Blended or hybrid learning has come a long way from its original concept of brick (classroom) and click (e-learning) in 1999. Just using some media with students doesn’t make it a blended approach anymore.
Now, blended learning is usually described as the integration of adaptive courseware yielding learning analytics and face-to-face learning situations such as class lecture, tutoring, or discussion groups to advance learning. Penn State professor Ike Shibley advocates for blended learning:
“When you see how well blended learning fits with established pedagogical paradigms, creating a synergistic blend of what works best in face-to-face and online, the question becomes why wouldn’t you want to at least try it?”
Maybe because we still have to dispel some myths about blended learning:
Myth#1 Blended learning isn’t as good as traditional approaches.
On the contrary, research confirms that blended learning is more effective than on-line learning alone or class learning without technology. A 2010 US Department of Education meta-analysis of 84 studies (79 with higher education or adult learners) concluded that blended learning is much more effective in achieving learning outcomes than face-to-face instruction alone.
Myth #2 Blended learning requires less faculty.
Not true. The 2010 study cited above found that students using courseware received more “learning time and instructional elements” than those who didn’t use courseware.
When instructors use courseware learning analytics on individual and group progress to inform teaching, they spend less time in front of the classroom, but they spend more time in targeted communication with students.
This aspect of quality blended learning became clear in a recent pilot program with courseware in math at New Jersey’s Essex Community College.
In the one-year pilot, less students passed in the blended course than in the traditional course. Lack of legitimate faculty involvement was cited as one of the major contributing factors to the pilot’s shortcomings. Essex CC thought they could just use graduate students to teach segments of the blended course. According to Douglas Walcerz, a program consultant, “We underestimated the skill that you would need as a teacher to deliver that content.”
Myth #3 Blended learning creates more ongoing work for instructors.
As happens with most changes, startup takes time. Once instructors take the plunge, however, teaching a blended course is no more time-consuming than teaching a traditional course.
How much time it takes to make the transformation also depends on which approach you take. Instructors who create all of their online materials will do the most work.
That’s why in her insightful post, Blended Learning on the Ground: Advice from College Educators, Jennifer Spohrer advises against starting from scratch. She suggests instructors new to blended learning “stand on the shoulders of giants” and use pretested online products from education technology companies as the foundation for their courses.

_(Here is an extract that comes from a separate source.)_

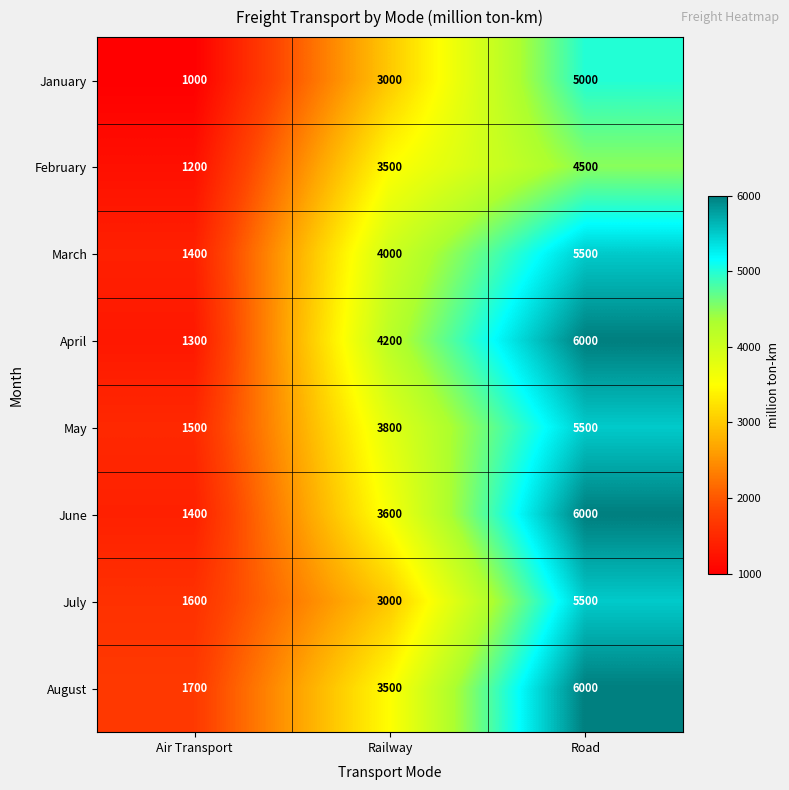

The April series shows 4200 at Railway. True or false?

True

Finally, there are added benefits to blended learning (see previous blog, What’s a Seventeen-Year-Old to Do?) including those articulated by learning and development professionals in a 2013 survey:
…it’s critical to foster lasting learning. It helps ideas stick and creates an air of accountability that is critical to learner success.” “Blended solutions deliver customization and focus on individual needs which traditional methods just can’t match.